Leaning Towers of Santos, Brazil
Italy is not the only country with a leaning tower. Unlike the Leaning Tower of Pisa, which is a tourist attraction, the leaning towers of Santos in Brazil are home to residents. Ideally, these buildings would have had deeper foundations, but relaxed building codes led to their hasty construction on soft clay, causing them to lean. While they appear unusual, this could be problematic during earthquakes and pose a potential disaster.
The Hanging Houses of Cuenca, Spain
The Hanging Houses, also known as Las Casas Colgadas, have a mysterious origin that historians are unsure about. However, there is evidence that they have existed since the 15th century. Don’t they appear perfectly integrated into the rock? Today, the Hanging Houses are home to a restaurant and the Spanish Museum of Abstract Arts. It’s not surprising that they are considered the most famous buildings in Cuenca.
House on Middle Sedge Island, New Jersey
The house on Middle Sedge Island, situated off the coast of New Jersey in the Atlantic Ocean, offers lavish features like a heated pool, guest house, and a bocce court, all on 14.4 acres of land. However, this luxury comes at a cost. The house can only be accessed by helicopter or boat, and it was devastated by Hurricane Sandy in 2012. The extent of the damage was substantial, and as a result, the house has not yet been repaired.

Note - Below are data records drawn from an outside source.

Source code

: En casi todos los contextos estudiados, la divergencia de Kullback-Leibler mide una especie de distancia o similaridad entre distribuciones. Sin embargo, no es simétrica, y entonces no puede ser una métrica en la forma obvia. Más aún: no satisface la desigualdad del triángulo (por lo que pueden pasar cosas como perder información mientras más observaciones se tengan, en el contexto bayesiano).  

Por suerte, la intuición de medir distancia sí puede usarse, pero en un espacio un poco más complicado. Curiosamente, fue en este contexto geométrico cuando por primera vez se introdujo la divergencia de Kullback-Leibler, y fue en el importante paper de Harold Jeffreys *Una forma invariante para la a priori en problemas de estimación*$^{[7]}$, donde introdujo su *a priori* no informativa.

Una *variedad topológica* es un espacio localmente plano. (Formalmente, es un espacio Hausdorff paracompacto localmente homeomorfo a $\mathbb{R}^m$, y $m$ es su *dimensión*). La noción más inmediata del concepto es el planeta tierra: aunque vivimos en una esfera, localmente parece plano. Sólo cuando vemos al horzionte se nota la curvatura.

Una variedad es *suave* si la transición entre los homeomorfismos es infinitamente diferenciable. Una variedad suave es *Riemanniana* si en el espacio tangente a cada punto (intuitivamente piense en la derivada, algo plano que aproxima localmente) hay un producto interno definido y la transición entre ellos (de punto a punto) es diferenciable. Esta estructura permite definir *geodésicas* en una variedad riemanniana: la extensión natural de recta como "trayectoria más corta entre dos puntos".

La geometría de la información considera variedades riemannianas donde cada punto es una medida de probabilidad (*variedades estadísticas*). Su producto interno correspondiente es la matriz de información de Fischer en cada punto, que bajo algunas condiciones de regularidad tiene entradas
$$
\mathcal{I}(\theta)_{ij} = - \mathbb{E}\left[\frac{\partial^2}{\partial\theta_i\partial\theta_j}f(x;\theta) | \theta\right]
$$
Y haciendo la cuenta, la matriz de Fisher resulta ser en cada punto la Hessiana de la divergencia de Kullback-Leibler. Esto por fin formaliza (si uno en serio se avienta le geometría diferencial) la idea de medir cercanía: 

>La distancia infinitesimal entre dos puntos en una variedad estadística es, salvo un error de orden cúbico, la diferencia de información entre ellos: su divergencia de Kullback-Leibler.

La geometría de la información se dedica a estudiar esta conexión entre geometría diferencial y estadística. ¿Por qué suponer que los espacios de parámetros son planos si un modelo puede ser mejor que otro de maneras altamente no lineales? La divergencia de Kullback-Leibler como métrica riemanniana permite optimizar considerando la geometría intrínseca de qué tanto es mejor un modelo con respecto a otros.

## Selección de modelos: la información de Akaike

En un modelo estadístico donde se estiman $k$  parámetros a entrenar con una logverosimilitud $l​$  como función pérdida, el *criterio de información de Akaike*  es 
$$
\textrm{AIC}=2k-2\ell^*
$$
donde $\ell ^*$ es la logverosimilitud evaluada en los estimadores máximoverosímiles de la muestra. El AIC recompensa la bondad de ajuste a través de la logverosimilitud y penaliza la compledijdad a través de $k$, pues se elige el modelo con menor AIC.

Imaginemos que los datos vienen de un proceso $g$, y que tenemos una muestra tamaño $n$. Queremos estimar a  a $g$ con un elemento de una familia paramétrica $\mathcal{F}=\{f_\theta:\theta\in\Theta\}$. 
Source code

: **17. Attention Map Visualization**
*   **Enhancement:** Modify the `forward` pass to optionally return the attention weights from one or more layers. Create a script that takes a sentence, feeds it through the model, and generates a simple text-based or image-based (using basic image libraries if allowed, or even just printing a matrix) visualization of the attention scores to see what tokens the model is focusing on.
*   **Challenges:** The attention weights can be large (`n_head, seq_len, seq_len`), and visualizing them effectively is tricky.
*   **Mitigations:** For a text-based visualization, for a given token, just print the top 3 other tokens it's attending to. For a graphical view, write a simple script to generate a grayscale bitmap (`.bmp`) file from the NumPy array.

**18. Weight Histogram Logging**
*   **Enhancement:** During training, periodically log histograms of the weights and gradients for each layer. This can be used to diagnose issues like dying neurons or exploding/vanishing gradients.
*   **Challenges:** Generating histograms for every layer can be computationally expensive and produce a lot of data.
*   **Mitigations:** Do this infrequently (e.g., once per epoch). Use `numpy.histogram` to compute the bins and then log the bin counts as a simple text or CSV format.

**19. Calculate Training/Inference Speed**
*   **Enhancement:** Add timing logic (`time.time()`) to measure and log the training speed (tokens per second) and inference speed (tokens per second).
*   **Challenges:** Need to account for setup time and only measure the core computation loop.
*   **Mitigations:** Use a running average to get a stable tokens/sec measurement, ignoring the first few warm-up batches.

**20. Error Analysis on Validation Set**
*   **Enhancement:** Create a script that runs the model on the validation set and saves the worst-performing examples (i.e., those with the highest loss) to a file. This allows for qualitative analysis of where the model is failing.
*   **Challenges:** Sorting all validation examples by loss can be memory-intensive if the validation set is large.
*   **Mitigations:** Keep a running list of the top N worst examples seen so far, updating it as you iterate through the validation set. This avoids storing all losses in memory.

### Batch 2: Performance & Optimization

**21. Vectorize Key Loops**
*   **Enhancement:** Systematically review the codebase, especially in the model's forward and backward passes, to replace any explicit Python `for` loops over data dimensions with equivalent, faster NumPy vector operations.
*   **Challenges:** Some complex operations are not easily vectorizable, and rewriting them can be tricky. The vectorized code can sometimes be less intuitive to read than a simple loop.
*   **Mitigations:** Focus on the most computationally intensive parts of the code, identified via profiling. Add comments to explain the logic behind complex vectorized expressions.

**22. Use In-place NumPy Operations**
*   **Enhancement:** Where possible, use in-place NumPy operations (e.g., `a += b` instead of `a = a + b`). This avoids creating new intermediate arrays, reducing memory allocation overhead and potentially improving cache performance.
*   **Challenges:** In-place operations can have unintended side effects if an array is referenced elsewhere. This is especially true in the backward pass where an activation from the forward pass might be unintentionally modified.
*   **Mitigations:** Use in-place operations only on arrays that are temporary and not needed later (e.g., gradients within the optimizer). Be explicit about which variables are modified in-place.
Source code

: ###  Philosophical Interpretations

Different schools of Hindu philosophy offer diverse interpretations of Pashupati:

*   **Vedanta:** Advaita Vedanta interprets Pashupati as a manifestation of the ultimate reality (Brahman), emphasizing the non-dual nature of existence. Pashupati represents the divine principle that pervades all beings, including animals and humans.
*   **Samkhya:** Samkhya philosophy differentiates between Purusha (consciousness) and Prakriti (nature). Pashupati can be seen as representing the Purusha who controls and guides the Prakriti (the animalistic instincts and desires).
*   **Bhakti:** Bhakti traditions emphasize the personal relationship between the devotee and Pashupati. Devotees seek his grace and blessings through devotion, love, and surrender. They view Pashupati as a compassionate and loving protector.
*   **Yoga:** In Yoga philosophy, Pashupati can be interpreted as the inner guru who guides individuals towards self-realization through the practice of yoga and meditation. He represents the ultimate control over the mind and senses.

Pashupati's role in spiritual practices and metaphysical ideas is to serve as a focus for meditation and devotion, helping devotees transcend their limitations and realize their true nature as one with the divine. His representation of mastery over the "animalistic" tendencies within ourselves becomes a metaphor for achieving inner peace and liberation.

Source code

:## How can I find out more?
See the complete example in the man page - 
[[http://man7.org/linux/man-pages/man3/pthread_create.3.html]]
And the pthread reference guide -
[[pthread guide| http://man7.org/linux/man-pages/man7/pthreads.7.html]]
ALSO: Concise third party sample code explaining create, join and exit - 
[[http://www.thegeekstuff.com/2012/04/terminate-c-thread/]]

The Underground Homes of Coober Pedy, Australia
Coober Pedy is a town situated in South Australia, famous for its opal deposits. What makes this town even more unique is that 80 percent of its residents live in “dugouts” underground to escape the extreme daytime heat. Living in Coober Pedy means facing the risk of heat stroke every time you venture outside during daylight hours, as temperatures can reach a staggering 127 degrees Fahrenheit.